━━━ Dataset extract

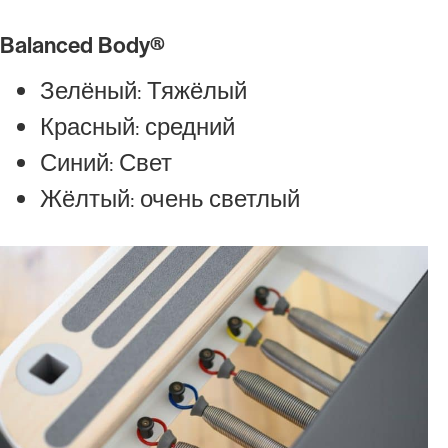
Balanced Body®
Зелёный: Тяжёлый
Красный: средний
Синий: Свет
Жёлтый: очень светлый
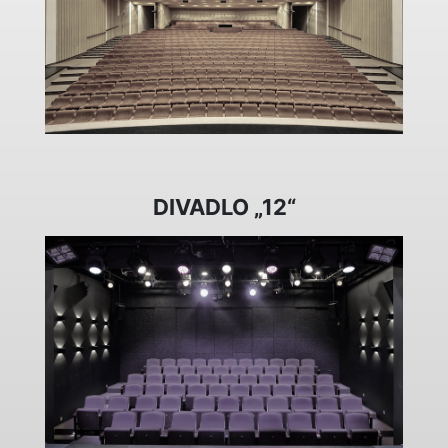
DIVADLO „12“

━━━━━━

■ **Task**: Your copy should match the material above exactly, minus its pictures.

■ **Exercise solution**:
Balanced Body®
Зелёный: Тяжёлый
Красный: средний
Синий: Свет
Жёлтый: очень светлый
DIVADLO „12“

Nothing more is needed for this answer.